Niestety mamy w ostatnich latach do czynienia z daleko idącą brutalizacją działań policji i represji w stosunku do obywateli – mówi Salonowi 24 Przemysław Kazimirski, dyrektor Krajowego Mechanizmu Prewencji Tortur w Biurze Rzecznika Praw Obywatelskich, Marcina Wiącka.
Salon24: Jak wyglądają działania Rzecznika Praw Obywatelskich w sprawie tragedii w Lubinie?
Przemysław Kazimirski: Działamy dwutorowo - po pierwsze: badamy sprawy związane z działaniami organów ścigania w tym policji. Tym zajmuje się Wydział do Spraw Postępowań Organów Ścigania. Wystąpił on o udostępnienie z urzędu materiałów związanych z interwencją, której tragicznym skutkiem był zgon osoby zatrzymanej.
Działamy też jako Krajowy Mechanizm Prewencji Tortur, stricte prewencyjnie. Udaliśmy się do komendy powiatowej w Lubinie, rozmawialiśmy z osobami zatrzymanymi po demonstracji. Chcieliśmy ustalić, czy osoby te były traktowane w sposób właściwy, w granicach prawa, czy nie doszło do poważnych naruszeń.

[Zadanie]
Wypisz bez zmian fragment wywiadu powyżej od „Niestety mamy w” aż do „Obywatelskich, Marcina Wiącka.” włącznie.

[Przedstawione informacje]
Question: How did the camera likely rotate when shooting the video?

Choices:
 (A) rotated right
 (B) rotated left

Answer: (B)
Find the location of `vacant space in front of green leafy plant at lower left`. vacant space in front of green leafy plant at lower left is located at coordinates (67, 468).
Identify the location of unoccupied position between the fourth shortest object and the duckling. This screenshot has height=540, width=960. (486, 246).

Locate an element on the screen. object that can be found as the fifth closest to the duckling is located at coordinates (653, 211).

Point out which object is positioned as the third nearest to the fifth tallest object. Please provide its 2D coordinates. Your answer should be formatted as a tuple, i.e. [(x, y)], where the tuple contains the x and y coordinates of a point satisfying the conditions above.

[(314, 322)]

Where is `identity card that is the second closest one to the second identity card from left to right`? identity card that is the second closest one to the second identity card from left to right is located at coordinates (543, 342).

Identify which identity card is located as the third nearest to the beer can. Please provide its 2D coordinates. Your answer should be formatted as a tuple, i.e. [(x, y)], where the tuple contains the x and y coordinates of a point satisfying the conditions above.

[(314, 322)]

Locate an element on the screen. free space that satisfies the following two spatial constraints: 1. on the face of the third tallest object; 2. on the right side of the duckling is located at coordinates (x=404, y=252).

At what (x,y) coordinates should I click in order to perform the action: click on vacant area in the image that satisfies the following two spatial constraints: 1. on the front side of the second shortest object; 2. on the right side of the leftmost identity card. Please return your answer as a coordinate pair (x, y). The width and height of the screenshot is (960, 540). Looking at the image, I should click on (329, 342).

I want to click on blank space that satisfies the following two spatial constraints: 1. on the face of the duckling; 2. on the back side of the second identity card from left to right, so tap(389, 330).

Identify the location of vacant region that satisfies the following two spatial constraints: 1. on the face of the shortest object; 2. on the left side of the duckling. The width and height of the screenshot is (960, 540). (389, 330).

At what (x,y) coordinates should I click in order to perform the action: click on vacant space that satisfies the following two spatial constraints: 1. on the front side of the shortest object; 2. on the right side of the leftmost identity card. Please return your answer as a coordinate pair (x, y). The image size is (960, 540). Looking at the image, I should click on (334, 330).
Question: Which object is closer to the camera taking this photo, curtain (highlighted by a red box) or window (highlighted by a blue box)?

[Rozwiązanie zadania]
Niestety mamy w ostatnich latach do czynienia z daleko idącą brutalizacją działań policji i represji w stosunku do obywateli – mówi Salonowi 24 Przemysław Kazimirski, dyrektor Krajowego Mechanizmu Prewencji Tortur w Biurze Rzecznika Praw Obywatelskich, Marcina Wiącka.